My wife graduated from U of H with a degree in accounting. Mr. Smith lives in the Alief area, right off of Dairy Ashford (and is one of my previous instructors). His system is a variation on the Kenpo base system. My thought is that everything is too far in Houston. I traveled to Spring, TX for training for a couple of years (45 miles each way) twice a week. I had a young man (Steven) that traveled from Humble to train with me each week (before he left for college, and I'm very proud of him), and that had to be 50 miles plus each way. Kenpo and convenience is seldom synonymous (especially in Houston), at least I've never found it to be. I can't promise to be the best or the most convenient, and I won't apologize for gut busting training sessions, but I will provide a non-ego driven environment and a group that is friendly and has good spirit. If you're interested in setting up an interview and our schedules jive, drop me a line. Good luck on your search.  


jb


----------



## masherdong

Can you give more info on Mr. Smith?  What is his school's name?  Phone number?


----------



## ikenpo

masherdong said:
			
		

> Can you give more info on Mr. Smith?  What is his school's name?  Phone number?

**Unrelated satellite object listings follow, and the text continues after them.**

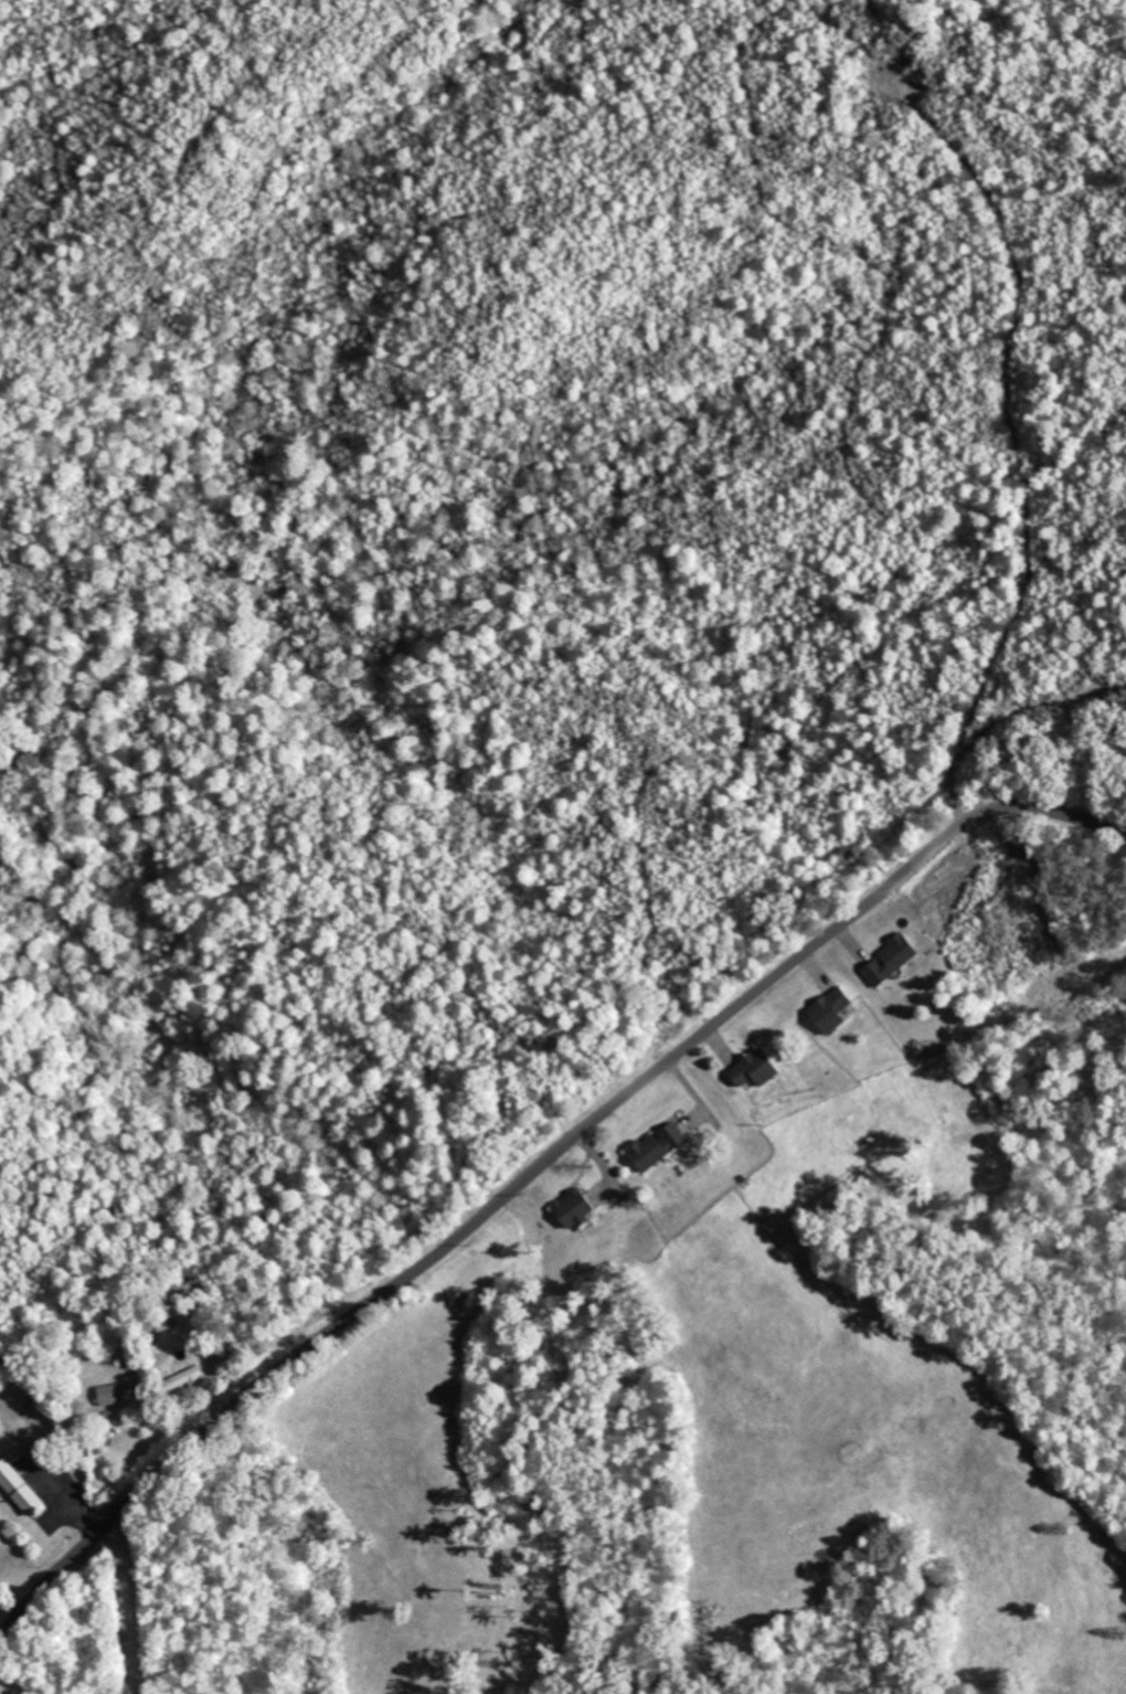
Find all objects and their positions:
building: (833, 1009)
building: (655, 1147)
road: (537, 1169)
building: (571, 1209)
building: (181, 1380)
building: (108, 1395)
building: (18, 1488)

"You can see a list of those that I know in the Houston area and throughout Texas at my website."

His number is there....time to put down the mouse and pick up the phone.

Regards, jb


----------



## masherdong

I noticed that after I made that post.  Thanks anyways!


----------



## masherdong

jbkenpo,

I would like to discuss this with you further.  Can you PM me your availability?


----------



## masherdong

I found a couple of people here in Houston.  I wonder are there any others that are lurking on here?


----------



## shane23ss

masherdong said:
			
		

> I found a couple of people here in Houston. I wonder are there any others that are lurking on here?


Hey brother. You know me, right? If you can get in contact with Michael Billings, he knows a lot of Kenpo instructors in TX. He should be able to help.


----------



## masherdong

No, I dont know you.  Who are you and where have I met you before?


J/K - Cool, I will try to contact Mr. Billings and see what he can check out for me.  How are you coming along with Acord?


----------



## shane23ss

masherdong said:
			
		

> No, I dont know you. Who are you and where have I met you before?


Yeah, you do know me.


----------



## masherdong

Ok, you say so. :boing2:


----------